##### Text passage
In [1]:
import pandas as pd
pd.options.display.max_colwidth = 100
pd.set_option('display.max_colwidth', None)

In [2]:
from tqdm import tqdm

In [3]:
import torch
from torch.utils.data import Dataset
from torch.utils.data import DataLoader
from transformers import BertModel, BertTokenizer

In [4]:
device = "cuda" if torch.cuda.is_available() else "cpu"
print(f"Using {device} device")

Using cuda device


# Natural langugage - load the data


In [3]:

df_train_final = pd.read_json("train_final.json")
df_val_final = pd.read_json("val_final.json")
df_test_final = pd.read_json("test_final.json")

In [11]:
# create a dataset with the dataframe

class CustomDataset(Dataset):

    def __init__(self, dataframe):

        self.context = dataframe.iloc[:,1]
        self.query = dataframe.iloc[:,0]
        self.labels = dataframe.iloc[:, 2]

        #self.x_train=torch.tensor(x,dtype=torch.float32)
        #self.y_train=torch.tensor(y,dtype=torch.float32)

    def __len__(self):
        return len(self.query)
  
    def __getitem__(self, idx):
        #print(self.query[idx], self.labels[idx])
        return self.context.iloc[idx], self.query.iloc[idx], self.labels.iloc[idx]

In [27]:
data_set_train = CustomDataset(df_train_final)
data_set_val = CustomDataset(df_val_final)
data_set_test = CustomDataset(df_test_final)

train_loader = DataLoader(data_set_train,batch_size=128,shuffle=False)
val_loader = DataLoader(data_set_val,batch_size=128,shuffle=False)
test_loader = DataLoader(data_set_test,batch_size=128,shuffle=False)
##########
##### Dataset
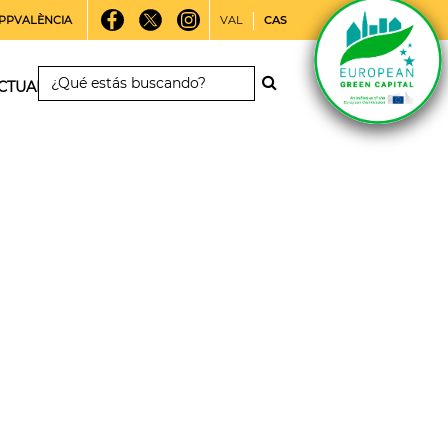
PPVALÈNCIA
VAL
CAS
CTUALIDAD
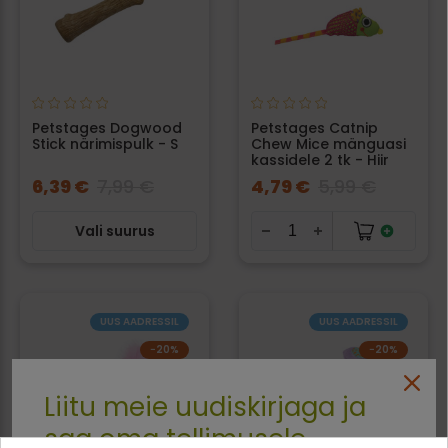
Petstages Dogwood
Petstages Catnip
Stick närimispulk - S
Chew Mice mänguasi
kassidele 2 tk - Hiir
6,39 €
7,99 €
4,79 €
5,99 €
Vali suurus
UUS AADRESSIL
UUS AADRESSIL
−20%
−20%
Liitu meie uudiskirjaga ja
saa oma tellimusele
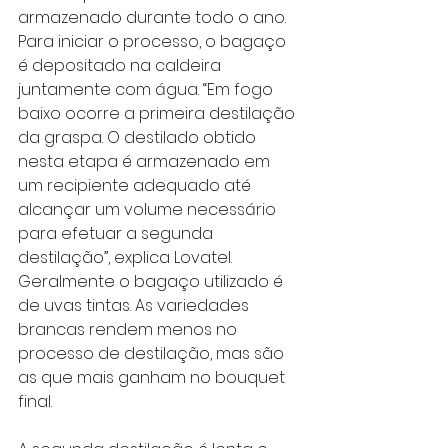
armazenado durante todo o ano. 
Para iniciar o processo, o bagaço 
é depositado na caldeira 
juntamente com água. “Em fogo 
baixo ocorre a primeira destilação 
da graspa. O destilado obtido 
nesta etapa é armazenado em 
um recipiente adequado até 
alcançar um volume necessário 
para efetuar a segunda 
destilação”, explica Lovatel. 
Geralmente o bagaço utilizado é 
de uvas tintas. As variedades 
brancas rendem menos no 
processo de destilação, mas são 
as que mais ganham no bouquet 
final.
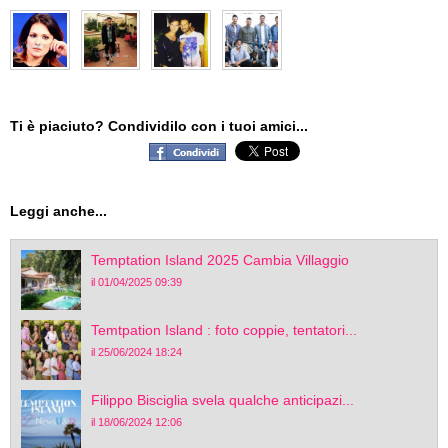
Ti è piaciuto? Condividilo con i tuoi amici...
Leggi anche...
Temptation Island 2025 Cambia Villaggio
il 01/04/2025 09:39
Temtpation Island : foto coppie, tentatori...
il 25/06/2024 18:24
Filippo Bisciglia svela qualche anticipazi...
il 18/06/2024 12:06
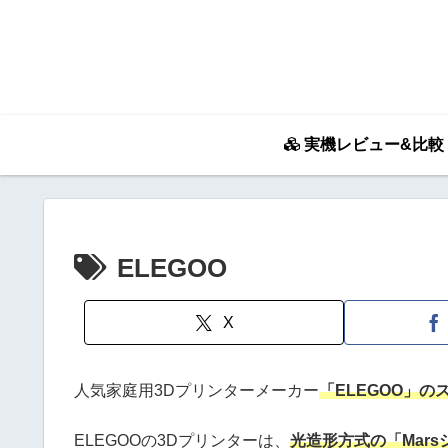
実機レビュー&比較
ELEGOO
X
人気家庭用3Dプリンターメーカー
「ELEGOO」
ELEGOOの3Dプリンターは、
光造形方式の「Marsシ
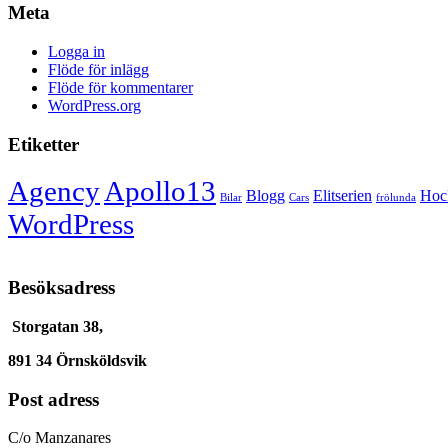
Meta
Logga in
Flöde för inlägg
Flöde för kommentarer
WordPress.org
Etiketter
Agency
Apollo13
Blogg
Elitserien
Hoc
Bilar
Cars
frölunda
WordPress
Besöksadress
Storgatan 38,
891 34 Örnsköldsvik
Post adress
C/o Manzanares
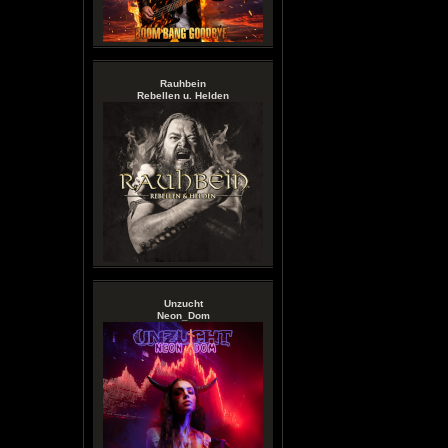
Rauhbein
Rebellen u. Helden
Unzucht
Neon_Dom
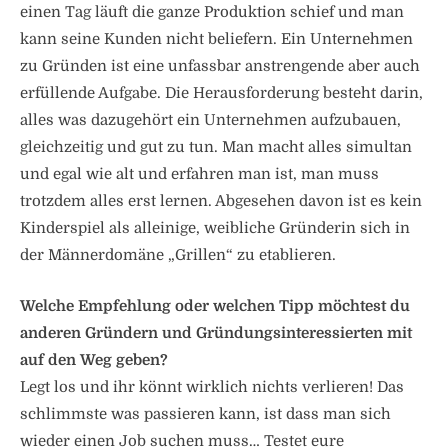
einen Tag läuft die ganze Produktion schief und man
kann seine Kunden nicht beliefern. Ein Unternehmen
zu Gründen ist eine unfassbar anstrengende aber auch
erfüllende Aufgabe. Die Herausforderung besteht darin,
alles was dazugehört ein Unternehmen aufzubauen,
gleichzeitig und gut zu tun. Man macht alles simultan
und egal wie alt und erfahren man ist, man muss
trotzdem alles erst lernen. Abgesehen davon ist es kein
Kinderspiel als alleinige, weibliche Gründerin sich in
der Männerdomäne „Grillen“ zu etablieren.
Welche Empfehlung oder welchen Tipp möchtest du
anderen Gründern und Gründungsinteressierten mit
auf den Weg geben?
Legt los und ihr könnt wirklich nichts verlieren! Das
schlimmste was passieren kann, ist dass man sich
wieder einen Job suchen muss… Testet eure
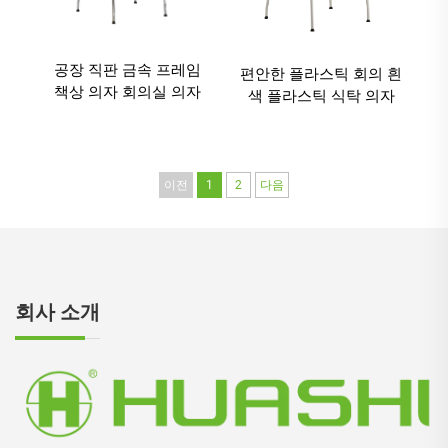
공장 직판 금속 프레임
편안한 플라스틱 회의 흰
책상 의자 회의실 의자
색 플라스틱 식탁 의자
방문자 의자 사무실 사무
거실 의자 겹쳐질 수 있
실 가구
는 의자
이전
1
2
다음
회사 소개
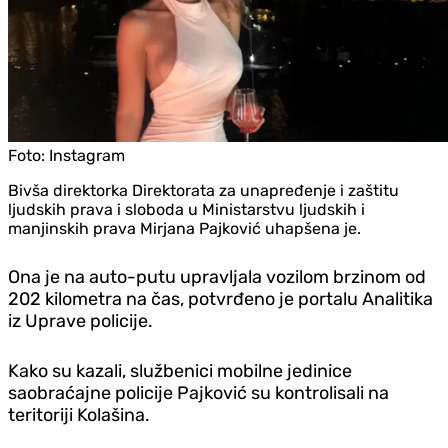
Foto:
Instagram
Bivša direktorka Direktorata za unapređenje i zaštitu
ljudskih prava i sloboda u Ministarstvu ljudskih i
manjinskih prava Mirjana Pajković uhapšena je.
Ona je na auto-putu upravljala vozilom brzinom od
202 kilometra na čas, potvrđeno je portalu Analitika
iz Uprave policije.
Kako su kazali, službenici mobilne jedinice
saobraćajne policije Pajković su kontrolisali na
teritoriji Kolašina.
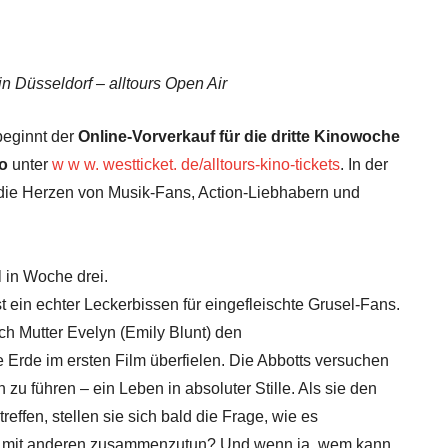
n Düsseldorf – alltours Open Air
beginnt der
Online-Vorverkauf für die dritte Kinowoche
no
unter
w w w. westticket. de/alltours-kino-tickets
. In der
die Herzen von Musik-Fans, Action-Liebhabern und
 in Woche drei.
st ein echter Leckerbissen für eingefleischte Grusel-Fans.
ich Mutter Evelyn (Emily Blunt) den
 Erde im ersten Film überfielen. Die Abbotts versuchen
zu führen – ein Leben in absoluter Stille. Als sie den
effen, stellen sie sich bald die Frage, wie es
sich mit anderen zusammenzutun? Und wenn ja, wem kann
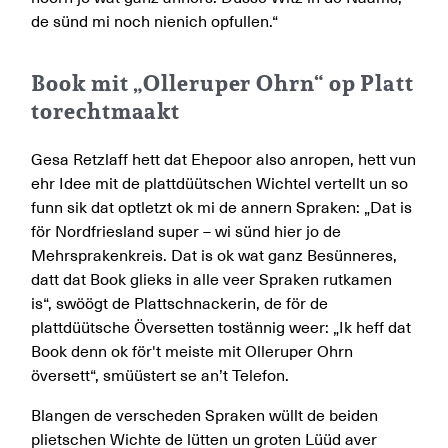
de sünd mi noch nienich opfullen.“
Book mit „Olleruper Ohrn“ op Platt
torechtmaakt
Gesa Retzlaff hett dat Ehepoor also anropen, hett vun
ehr Idee mit de plattdüütschen Wichtel vertellt un so
funn sik dat optletzt ok mi de annern Spraken: „Dat is
för Nordfriesland super – wi sünd hier jo de
Mehrsprakenkreis. Dat is ok wat ganz Besünneres,
datt dat Book glieks in alle veer Spraken rutkamen
is“, swöögt de Plattschnackerin, de för de
plattdüütsche Översetten tostännig weer: „Ik heff dat
Book denn ok för't meiste mit Olleruper Ohrn
översett“, smüüstert se an’t Telefon.
Blangen de verscheden Spraken wüllt de beiden
plietschen Wichte de lütten un groten Lüüd aver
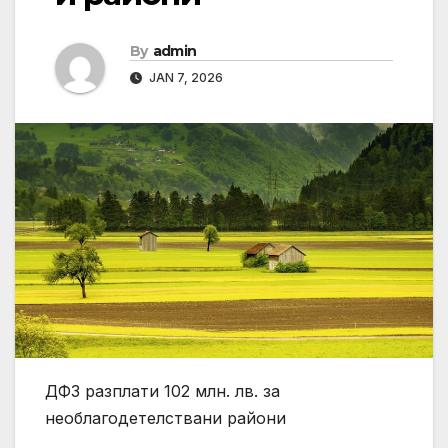
By
admin
JAN 7, 2026
ДФЗ разплати 102 млн. лв. за
необлагодетелствани райони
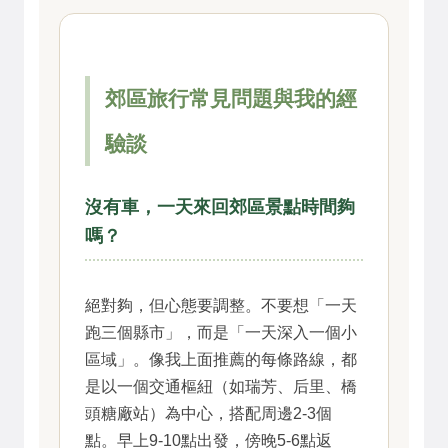
郊區旅行常見問題與我的經
驗談
沒有車，一天來回郊區景點時間夠
嗎？
絕對夠，但心態要調整。不要想「一天
跑三個縣市」，而是「一天深入一個小
區域」。像我上面推薦的每條路線，都
是以一個交通樞紐（如瑞芳、后里、橋
頭糖廠站）為中心，搭配周邊2-3個
點。早上9-10點出發，傍晚5-6點返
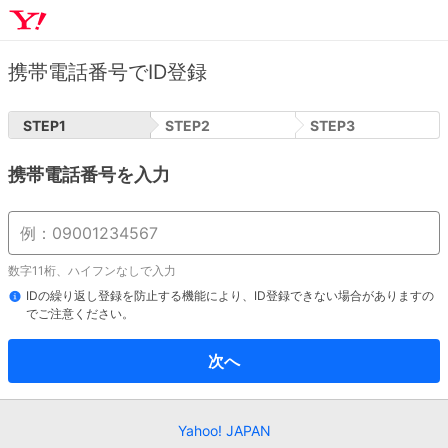
携帯電話番号でID登録
STEP
1
STEP
2
STEP
3
携帯電話番号を入力
数字11桁、ハイフンなしで入力
IDの繰り返し登録を防止する機能により、ID登録できない場合がありますの
でご注意ください。
次へ
Yahoo! JAPAN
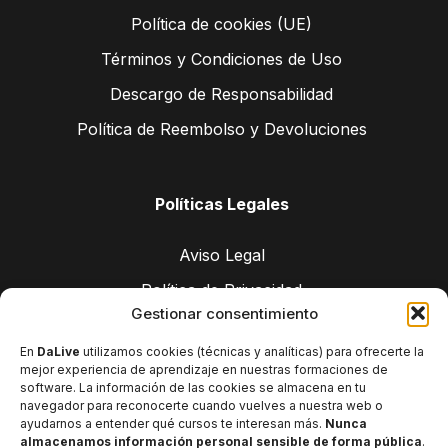
Política de cookies (UE)
Términos y Condiciones de Uso
Descargo de Responsabilidad
Política de Reembolso y Devoluciones
Políticas Legales
Aviso Legal
Política de Privacidad
Gestionar consentimiento
Política de cookies (UE)
En
DaLive
utilizamos cookies (técnicas y analíticas) para ofrecerte la
Términos y Condiciones de Uso
mejor experiencia de aprendizaje en nuestras formaciones de
software. La información de las cookies se almacena en tu
Descargo de Responsabilidad
navegador para reconocerte cuando vuelves a nuestra web o
ayudarnos a entender qué cursos te interesan más.
Nunca
Política de Reembolso y Devoluciones
almacenamos información personal sensible de forma pública
.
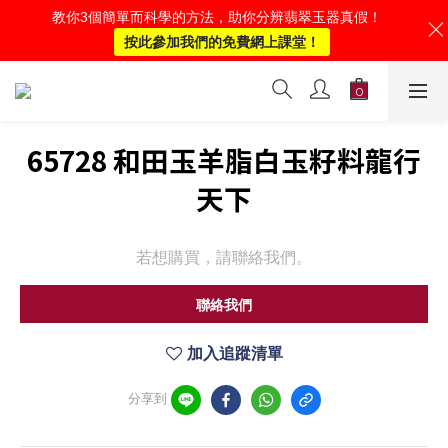
教你3個簡單而科學的方法，助你分辨翡翠玉器真假！
按此參加我們的免費網上課堂！
65728 和田玉羊脂白玉籽料龍行
天下
若想購買，請聯絡我們。
聯絡我們
加入追蹤清單
分享到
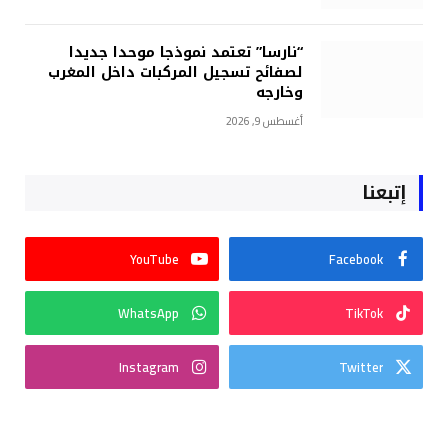
“نارسا” تعتمد نموذجا موحدا جديدا
لصفائح تسجيل المركبات داخل المغرب
وخارجه
أغسطس 9, 2026
إتبعنا
YouTube
Facebook
WhatsApp
TikTok
Instagram
Twitter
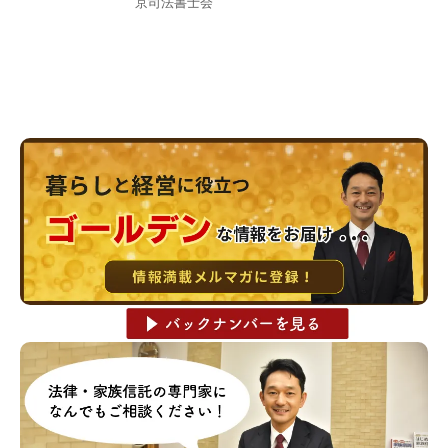
京司法書士会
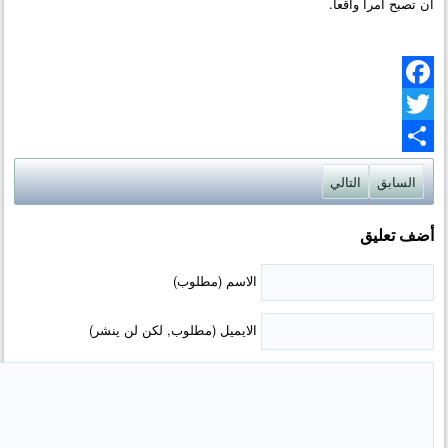
أن تصبح أمراً واقعاً.
Facebook
Twitter
Share
السابق
التالي
أضف تعليق
الاسم (مطلوب)
الايميل (مطلوب, لكن لن ينشر)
##########
> _Required action_: Return the passage of the notebook code above from "self.context = dataframe.iloc[:,1]" to "#print(self.query[idx], self.labels[idx])", copied word for word.

> _Task solution_:
self.context = dataframe.iloc[:,1]
        self.query = dataframe.iloc[:,0]
        self.labels = dataframe.iloc[:, 2]

        #self.x_train=torch.tensor(x,dtype=torch.float32)
        #self.y_train=torch.tensor(y,dtype=torch.float32)

    def __len__(self):
        return len(self.query)
  
    def __getitem__(self, idx):
        #print(self.query[idx], self.labels[idx])